The reactor coming back online is not the one that had a partial meltdown in 1979, which has remained dormant since the accident. That was TMI-Unit 2. The adjacent reactor, TMI-Unit 1, went back into operation in 1985 and continued to operate until 2019, when it was shut down due to "poor economics," according to Constellation.
After refurbishing it and obtaining the necessary federal and state approvals, Constellation hopes to have TMI-Unit 1 operating by 2028, and says that restarting the reactor will "add approximately 835 megawatts of carbon-free energy to the grid." It's also renaming the plant "Crane Clean Energy Center" after Chris Crane, a nuclear energy "titan" who died earlier this year.
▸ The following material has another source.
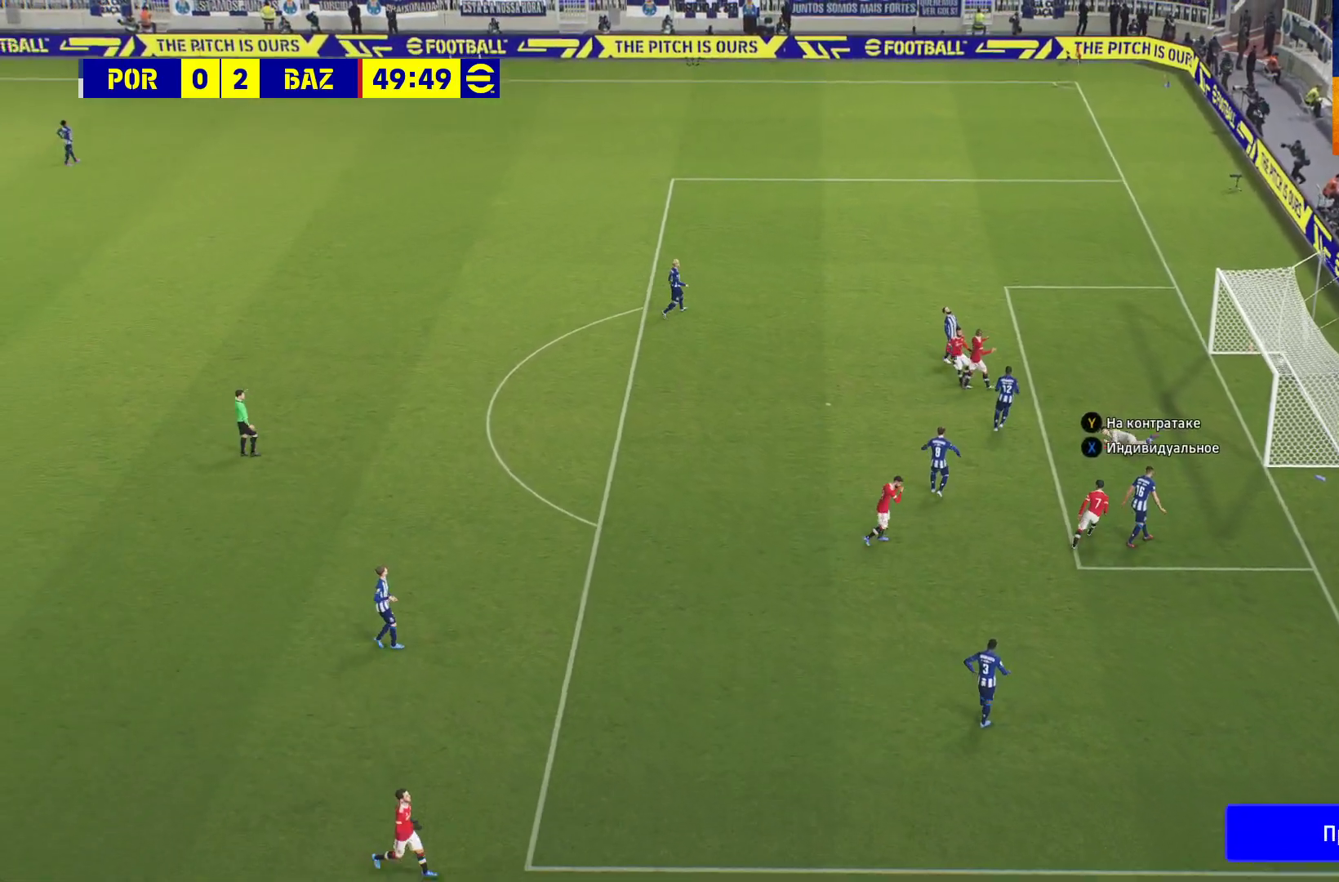
{"buttons": [], "left_stick": "center", "right_stick": "center", "events": [[100, "A", "down"], [150, "A", "up"], [217, "A", "down"], [300, "A", "up"], [367, "A", "down"], [433, "A", "up"]]}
Both Pennsylvania politicians and the US Department of Energy have praised Constellation's plan. Dr Michael Goff, acting assistant secretary of the federal agency's Office of Nuclear Energy, said that "always-on, carbon-free nuclear energy plays an important role in the fight against climate change and meeting the country's growing energy demands."
Microsoft's data centers are the infrastructure that support its cloud storage and computing services, including new and notoriously energy-hungry AI processing. Microsoft VP of energy Bobby Hollis says that this power agreement, the largest it's ever made with Constellation, is a "major milestone in Microsoft's efforts to help decarbonize the grid." Separately, we know that Microsoft has been looking into using "small modular reactors" and "microreactors" to power its data centers.
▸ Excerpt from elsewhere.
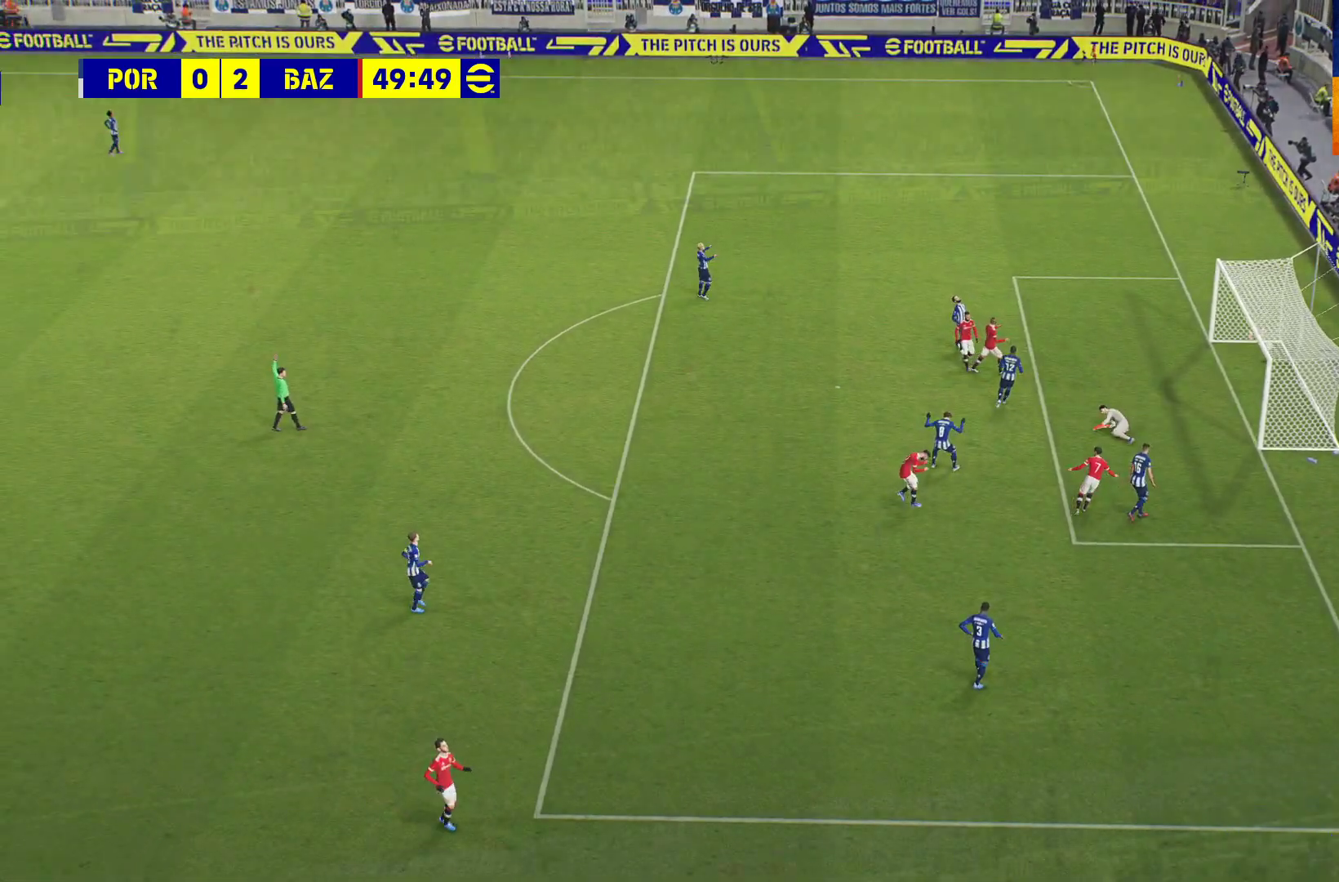
{"buttons": ["A"], "left_stick": "center", "right_stick": "center", "events": [[33, "A", "down"], [117, "A", "up"], [217, "A", "down"], [283, "A", "up"], [400, "A", "down"]]}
Microsoft founder Bill Gates is also in the nuclear energy business: A company he founded in 2006, TerraPower, broke ground on a new plant in Wyoming earlier this year.
"The US hasn't needed much new electricity—but with the rise in a variety of things from electric cars and buses to electric heat pumps to heating homes, demand for electricity is going to go up a lot," Gates told NPR in June. "And now these data centers are adding to that. So the big tech companies are out looking at how they can help facilitate more power, so that these data centers can serve the exploding AI demand."